Bachman swallowed. "That was a personal bonus," he said.
"You just said there wasn't any other five million."
"I mean for the firm. To the firm."
"So there is another five million?"
"How was everything? Are you gentlemen finished?" It was Klaus. "Perhaps a little dessert? Some cappacino, espresso? We've got a marvelous tiramisu."
Bachman had pushed himself back from the table. "Nothing," he said. It was a dismissal. Klaus did not even look at Hardy.
The interruption had given Bachman enough time. He had not gotten to where he was by giving in to panic. This was another hurdle, an obstacle to overcome. "Yes, I made a bundle," he said. "And the last time I looked, that was not a crime."
Hardy leaned forward, trying to regain his momentum. "Witt threatened to call all the other doctors, didn't he? He would've blown the deal."

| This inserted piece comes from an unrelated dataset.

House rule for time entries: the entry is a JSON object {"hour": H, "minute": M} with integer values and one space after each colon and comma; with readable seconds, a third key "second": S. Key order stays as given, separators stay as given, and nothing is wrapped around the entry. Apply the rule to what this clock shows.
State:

Bachman's smile returned. "If you're going to be making those kinds of accusations, Mr. Hardy, you'd better have some proof. There are libel and slander laws in this state that could make you a poor man in a heartbeat. You should know that."
"Who did you hire?"
Bachman shook his head, not amused. "I didn't, Mr. Hardy. But if I did, would I be so foolish as to leave a trail? Do you think I might have written the person a check? Now, if you'll excuse me" – he pushed his chair back, standing – "I've got a one o'clock I'm running late for." He nodded one last time, caught Klaus' eye and told him to put lunch on his bill.